Session Information
04 SES 06 A, Digital and picture books as resources for Inclusive Education
Paper Session
Contribution
In this paper, I examine tactile picture books designed for readers with vision impairments as a site for both developing and conceptualising tactile literacy. Tactile picture books designed for readers with vision impairments are far from new. Yvonne Eriksson takes 1784 as the starting point for her historical analysis - the year Valentin Haüy laid the foundations of what would go on to become the first institute for the education of blind children in Paris - yet she acknowledges that writing for blind readers existed as early as the 9th century, citing Japanese relief prints conserved in Bucharest (Eriksson, 1998). Tactile picture books remain a global phenomenon to this day, with practitioners coming together to share their work in the now-biennial international ‘Typhlo and Tactus’ competition for tactile picture books, an organisation that also published its own guide, sharing the practices of many international practitioners in the field (Claudet, 2009). Across history and geography, tactile picture books are explicitly made to be felt, touched, and manipulated, relying on their materiality to convey their pictures and illustrations.
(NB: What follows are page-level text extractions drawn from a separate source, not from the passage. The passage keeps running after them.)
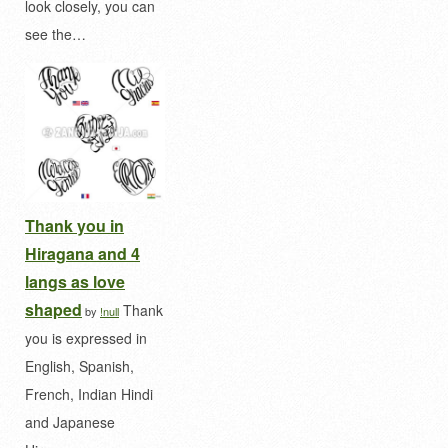
look closely, you can
see the…
Thank you in
Hiragana and 4
langs as love
shaped
Thank
by
!null
you is expressed in
English, Spanish,
French, Indian Hindi
and Japanese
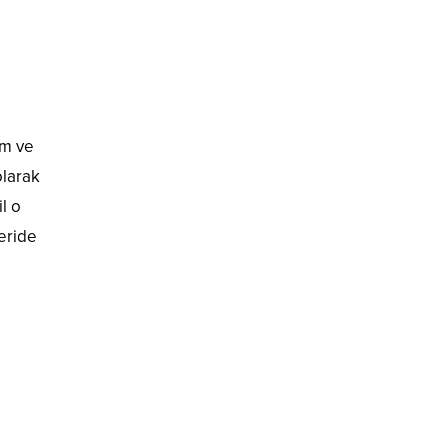
im ve
olarak
l o
leride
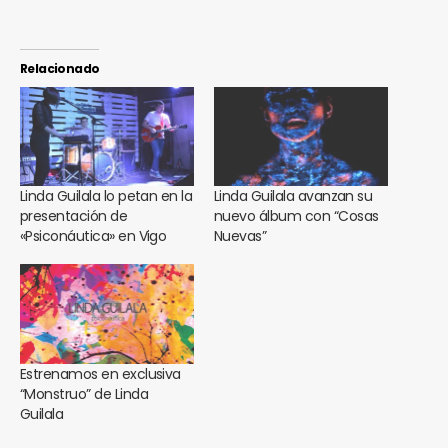
Relacionado
Linda Guilala lo petan en la
Linda Guilala avanzan su
presentación de
nuevo álbum con “Cosas
«Psiconáutica» en Vigo
Nuevas”
Estrenamos en exclusiva
“Monstruo” de Linda
Guilala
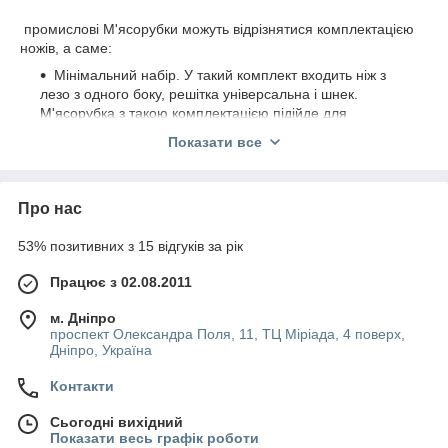
промислові М'ясорубки можуть відрізнятися комплектацією
ножів, а саме:
Мінімальний набір. У такий комплект входить ніж з
лезо з одного боку, решітка універсальна і шнек.
М'ясорубка з такою комплектацією підійде для
невеликих кафе або ресторанчиків.
Показати все
Повний набір (повний унгер). Така м'ясорубка
включає в себе дві решітки, велику і дрібну,
двосторонній ніж і шнек. Повний унгер буде ідеально
Про нас
підходить закладів, де є потреба у виробництві м'ясної
продукції у великих обсягах. Як правило, це м'ясні
53% позитивних з 15 відгуків за рік
комбінати, м'ясні павільйони ринків, виробничі столові і
т. д. Продуктивність таких професійних м'ясорубок
Працює з 02.08.2011
становить до 600 кг на годину.
м. Дніпро
Середній набір (полуунгер). Ця комплектація
проспект Олександра Поля, 11, ТЦ Міріада, 4 поверх,
передбачає таку ж саму начинку, як і повний унгер, крім
Дніпро, Україна
дрібної і крупної решіток. Такі м'ясорубки є ідеальним
устаткуванням для кафе і ресторанів середніх розмірів.
Контакти
Вони мають продуктивність 300 кг на годину.
Рекомендації по вибору професійних м'ясорубок.
Сьогодні вихідний
Показати весь графік роботи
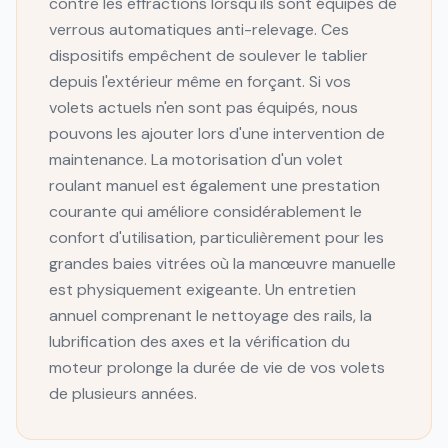
contre les effractions lorsqu'ils sont équipés de
verrous automatiques anti-relevage. Ces
dispositifs empêchent de soulever le tablier
depuis l'extérieur même en forçant. Si vos
volets actuels n'en sont pas équipés, nous
pouvons les ajouter lors d'une intervention de
maintenance. La motorisation d'un volet
roulant manuel est également une prestation
courante qui améliore considérablement le
confort d'utilisation, particulièrement pour les
grandes baies vitrées où la manœuvre manuelle
est physiquement exigeante. Un entretien
annuel comprenant le nettoyage des rails, la
lubrification des axes et la vérification du
moteur prolonge la durée de vie de vos volets
de plusieurs années.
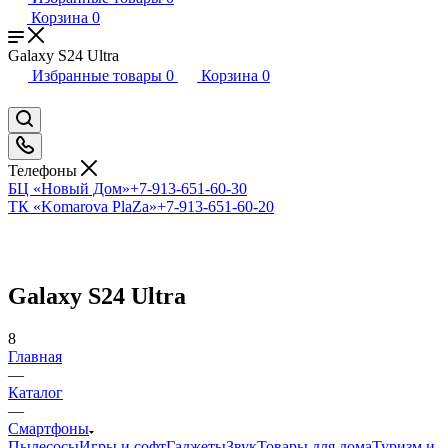
Корзина
0
Galaxy S24 Ultra
Избранные товары
0
Корзина
0
Телефоны
БЦ «Новый Дом»
+7-913-651-60-30
ТК «Komarova PlaZa»
+7-913-651-60-20
Galaxy S24 Ultra
8
Главная
—
Каталог
—
Смартфоны
Пылесосы
Игры и софт
Гаджеты
Звук
Товары для дома
Туризм и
Rather than being ‘pretty’ to look at, they are first and foremost books to be read with the hands, which calls for an embodied, rather than visual, approach to illustration (Bara, 2018; Claudet, 2019). In present-day Britain, tactile picture books are often a homemade affair, with charities distributing volunteer-made books, and practitioners making their own, often specially for and with specific students. These books are often made with particular aims in mind, such as developing pre-braille skills or working against tactile selectiveness. They also supposedly bolster language and literacy skills, as well as understanding and memory (Bara, 2018), whilst also allowing certain students to develop the tactile diagram skills they will need in future examinations (Norman, 2004). Nevertheless, tactile picture books remain under-researched, with the research that exists often narrowly focused on the ‘correct’ decoding of tactile images, ignoring the fact that these books are also designed to be pleasurable and bring enjoyment to their readers. Students are invited to physically engage with these books as a key part of their learning, and their teachers’ understandings of tactile literacy extend beyond simply the acquisition of braille.
Method
Using multiple case studies, I draw on interview and observation data collected as part of my PhD research to explore how tactile picture books support the development of so-called tactile literacy, whilst also questioning how we can understand tactile literacy more expansively. Speaking with practitioners working in publishing, for charities, as storytellers, and as qualified teachers of children and young people with vision impairments, I map the perspectives of practitioners across settings, whilst also drawing on observation data from charity playgroups, storytelling sessions, and schools. This data analysis sits alongside analysis of the materiality of tactile picture books themselves, both commercial and homemade.
Expected Outcomes
Notions of literacy permeate our educational sphere in many forms: visual literacy, health literacy, financial literacy, computer literacy, racial literacy, cultural literacy. It is time to pay greater attention to an expanded notion of tactile literacy, instead of relegating it to the bottom of a sensory hierarchy that privileges vision above all else. Tactile picture books provide the ideal site for such an exploration. In attending to more abstract forms of tactile literacy, I argue that the way we understand tactile picture books speaks to how we understand childhood and disability more broadly. When we start to question the fundamental assumptions that are the basis for the creation of tactile picture books and the tactile literacy they support, we must also start to question the fundamental assumptions surrounding what we mean by inclusive education.
References
Bara, F. (2018). The Effect of Tactile Illustrations on Comprehension of Storybooks by Three Children with Visual Impairments: An Exploratory Study. Journal of Visual Impairment & Blindness, 112(6), 759–765. Claudet, P. (Ed.). (2009). The Typhlo & Tactus Guide to Children’s Books. Claudet, P. (2019). Tactile Illustrated Books: Did You Say, ‘A Little Miracle?’ Bookbird, 57(2), 50–58. Eriksson, Y. (1998). Tactile pictures: Pictorial representations for the blind, 1784-1940. Acta Universitatis Gothoburgensis. Norman, J. (2004). If I remember rightly – tactile illustrations enable greater access to books. British Journal of Visual Impairment, 22(2), 71–73.